■ **PROBLEM DETAILS**
Show each line of the entries that contains the string "given", treating uppercase and lowercase letters as different.

■ **EXTRACTED RECORDS**

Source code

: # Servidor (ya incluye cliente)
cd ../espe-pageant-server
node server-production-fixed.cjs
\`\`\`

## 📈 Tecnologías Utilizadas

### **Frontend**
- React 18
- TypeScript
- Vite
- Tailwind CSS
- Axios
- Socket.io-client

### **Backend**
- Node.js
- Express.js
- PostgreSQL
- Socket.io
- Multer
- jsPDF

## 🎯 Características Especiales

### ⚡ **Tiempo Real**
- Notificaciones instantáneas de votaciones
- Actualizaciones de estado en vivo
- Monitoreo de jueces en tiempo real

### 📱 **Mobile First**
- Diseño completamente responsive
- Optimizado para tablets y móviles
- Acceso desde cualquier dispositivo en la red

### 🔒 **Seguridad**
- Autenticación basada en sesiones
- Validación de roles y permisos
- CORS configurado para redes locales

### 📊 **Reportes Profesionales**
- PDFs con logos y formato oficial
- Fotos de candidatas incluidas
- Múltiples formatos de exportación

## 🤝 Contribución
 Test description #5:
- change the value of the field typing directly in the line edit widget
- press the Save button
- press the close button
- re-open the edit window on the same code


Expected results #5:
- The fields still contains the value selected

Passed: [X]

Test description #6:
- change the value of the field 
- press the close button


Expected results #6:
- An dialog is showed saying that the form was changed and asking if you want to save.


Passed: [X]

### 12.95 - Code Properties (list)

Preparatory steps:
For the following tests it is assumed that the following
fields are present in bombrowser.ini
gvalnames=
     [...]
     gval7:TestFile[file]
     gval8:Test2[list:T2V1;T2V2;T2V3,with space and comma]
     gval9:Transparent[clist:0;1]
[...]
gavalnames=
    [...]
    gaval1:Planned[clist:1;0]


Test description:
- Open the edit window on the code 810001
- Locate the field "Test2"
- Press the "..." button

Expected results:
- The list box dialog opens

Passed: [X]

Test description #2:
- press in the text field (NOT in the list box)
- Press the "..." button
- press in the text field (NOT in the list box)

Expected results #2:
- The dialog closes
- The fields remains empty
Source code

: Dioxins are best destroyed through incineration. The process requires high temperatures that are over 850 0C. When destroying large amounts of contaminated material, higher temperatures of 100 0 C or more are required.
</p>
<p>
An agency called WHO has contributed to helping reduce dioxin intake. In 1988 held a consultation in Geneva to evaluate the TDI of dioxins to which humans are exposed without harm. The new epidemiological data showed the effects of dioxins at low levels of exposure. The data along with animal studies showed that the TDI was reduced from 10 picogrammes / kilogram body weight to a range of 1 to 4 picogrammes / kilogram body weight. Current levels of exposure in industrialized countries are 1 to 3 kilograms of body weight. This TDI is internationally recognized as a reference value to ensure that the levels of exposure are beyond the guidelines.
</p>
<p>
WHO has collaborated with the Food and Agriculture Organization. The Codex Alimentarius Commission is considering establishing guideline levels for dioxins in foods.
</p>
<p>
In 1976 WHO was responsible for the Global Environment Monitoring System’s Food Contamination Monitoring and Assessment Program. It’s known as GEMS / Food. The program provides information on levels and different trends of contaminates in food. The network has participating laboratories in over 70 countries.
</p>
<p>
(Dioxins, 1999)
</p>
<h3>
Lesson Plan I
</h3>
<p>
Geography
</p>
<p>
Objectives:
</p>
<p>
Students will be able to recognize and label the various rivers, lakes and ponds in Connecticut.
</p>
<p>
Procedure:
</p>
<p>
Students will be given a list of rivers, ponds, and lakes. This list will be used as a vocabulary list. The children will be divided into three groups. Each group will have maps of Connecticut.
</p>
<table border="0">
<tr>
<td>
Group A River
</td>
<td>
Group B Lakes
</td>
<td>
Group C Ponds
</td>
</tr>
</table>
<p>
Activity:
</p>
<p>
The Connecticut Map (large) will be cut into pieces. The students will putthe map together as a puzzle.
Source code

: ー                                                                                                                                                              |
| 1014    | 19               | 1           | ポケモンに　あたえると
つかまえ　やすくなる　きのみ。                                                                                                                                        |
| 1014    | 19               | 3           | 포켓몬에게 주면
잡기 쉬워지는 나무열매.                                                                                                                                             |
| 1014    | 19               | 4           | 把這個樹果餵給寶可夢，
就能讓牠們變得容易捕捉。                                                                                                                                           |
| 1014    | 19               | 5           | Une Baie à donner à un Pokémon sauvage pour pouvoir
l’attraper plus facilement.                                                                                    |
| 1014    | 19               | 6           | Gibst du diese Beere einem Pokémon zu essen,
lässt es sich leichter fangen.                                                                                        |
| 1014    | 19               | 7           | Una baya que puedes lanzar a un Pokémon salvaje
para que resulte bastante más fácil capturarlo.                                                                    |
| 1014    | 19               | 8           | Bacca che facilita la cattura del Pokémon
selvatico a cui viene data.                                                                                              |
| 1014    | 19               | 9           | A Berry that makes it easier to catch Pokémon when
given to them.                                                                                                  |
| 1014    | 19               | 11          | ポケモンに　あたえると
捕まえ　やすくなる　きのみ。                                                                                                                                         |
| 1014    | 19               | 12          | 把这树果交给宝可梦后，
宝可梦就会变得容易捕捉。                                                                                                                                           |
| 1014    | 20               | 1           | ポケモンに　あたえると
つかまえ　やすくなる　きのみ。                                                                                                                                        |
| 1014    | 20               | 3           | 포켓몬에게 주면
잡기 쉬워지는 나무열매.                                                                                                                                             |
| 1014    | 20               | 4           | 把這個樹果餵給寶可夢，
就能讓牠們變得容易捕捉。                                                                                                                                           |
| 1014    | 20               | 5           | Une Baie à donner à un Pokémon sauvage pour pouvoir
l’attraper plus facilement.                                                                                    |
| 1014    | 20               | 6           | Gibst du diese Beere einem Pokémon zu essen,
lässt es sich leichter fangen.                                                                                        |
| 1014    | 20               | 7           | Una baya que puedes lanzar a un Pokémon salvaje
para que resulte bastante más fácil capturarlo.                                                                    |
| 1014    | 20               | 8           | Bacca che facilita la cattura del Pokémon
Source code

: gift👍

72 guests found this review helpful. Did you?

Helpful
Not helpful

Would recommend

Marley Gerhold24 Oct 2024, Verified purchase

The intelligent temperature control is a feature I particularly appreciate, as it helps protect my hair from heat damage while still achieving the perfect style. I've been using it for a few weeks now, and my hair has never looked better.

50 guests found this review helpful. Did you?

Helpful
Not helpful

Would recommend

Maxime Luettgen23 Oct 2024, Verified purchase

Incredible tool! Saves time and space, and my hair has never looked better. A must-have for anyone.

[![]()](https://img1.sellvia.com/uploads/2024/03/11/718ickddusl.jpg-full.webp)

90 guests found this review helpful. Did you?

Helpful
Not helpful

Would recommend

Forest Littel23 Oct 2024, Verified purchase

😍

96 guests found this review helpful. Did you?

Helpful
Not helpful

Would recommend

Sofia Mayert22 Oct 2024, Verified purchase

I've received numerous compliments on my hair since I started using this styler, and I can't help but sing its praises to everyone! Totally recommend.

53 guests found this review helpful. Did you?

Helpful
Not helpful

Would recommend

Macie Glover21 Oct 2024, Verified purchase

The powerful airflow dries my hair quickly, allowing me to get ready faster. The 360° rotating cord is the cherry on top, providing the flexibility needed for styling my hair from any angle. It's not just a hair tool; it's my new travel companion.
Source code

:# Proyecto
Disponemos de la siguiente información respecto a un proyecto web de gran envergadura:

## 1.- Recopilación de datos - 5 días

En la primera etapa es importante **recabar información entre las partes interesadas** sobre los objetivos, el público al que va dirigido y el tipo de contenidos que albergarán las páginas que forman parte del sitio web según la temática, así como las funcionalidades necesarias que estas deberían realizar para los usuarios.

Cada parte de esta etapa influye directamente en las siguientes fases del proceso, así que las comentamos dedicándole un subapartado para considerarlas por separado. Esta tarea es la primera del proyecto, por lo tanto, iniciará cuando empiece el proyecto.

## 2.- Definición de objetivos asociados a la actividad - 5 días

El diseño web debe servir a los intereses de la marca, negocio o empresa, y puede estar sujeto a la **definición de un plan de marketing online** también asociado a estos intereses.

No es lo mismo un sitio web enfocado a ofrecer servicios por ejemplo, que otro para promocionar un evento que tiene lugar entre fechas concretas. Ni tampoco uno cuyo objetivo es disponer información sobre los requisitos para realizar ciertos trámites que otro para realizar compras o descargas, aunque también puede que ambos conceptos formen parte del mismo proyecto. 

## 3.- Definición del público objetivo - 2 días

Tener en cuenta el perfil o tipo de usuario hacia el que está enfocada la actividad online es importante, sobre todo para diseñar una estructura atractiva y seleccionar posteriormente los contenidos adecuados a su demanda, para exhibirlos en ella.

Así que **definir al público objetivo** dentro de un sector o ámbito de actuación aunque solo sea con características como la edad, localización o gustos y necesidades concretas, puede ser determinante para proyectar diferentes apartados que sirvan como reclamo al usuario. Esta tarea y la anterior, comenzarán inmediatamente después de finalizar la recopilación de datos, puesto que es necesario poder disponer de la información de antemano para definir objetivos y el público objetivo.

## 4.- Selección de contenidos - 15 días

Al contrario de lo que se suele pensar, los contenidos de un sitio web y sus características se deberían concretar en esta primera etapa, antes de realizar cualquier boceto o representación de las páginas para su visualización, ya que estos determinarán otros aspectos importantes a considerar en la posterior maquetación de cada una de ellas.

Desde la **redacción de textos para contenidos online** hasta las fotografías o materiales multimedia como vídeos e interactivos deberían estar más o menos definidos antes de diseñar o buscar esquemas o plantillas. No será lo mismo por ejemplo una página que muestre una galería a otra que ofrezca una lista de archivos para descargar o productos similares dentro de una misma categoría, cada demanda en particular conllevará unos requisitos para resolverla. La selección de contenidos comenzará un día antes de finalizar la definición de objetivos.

■ **ANSWER SECTION**
Students will be given a list of rivers, ponds, and lakes. This list will be used as a vocabulary list. The children will be divided into three groups. Each group will have maps of Connecticut.
given to them.                                                                                                  |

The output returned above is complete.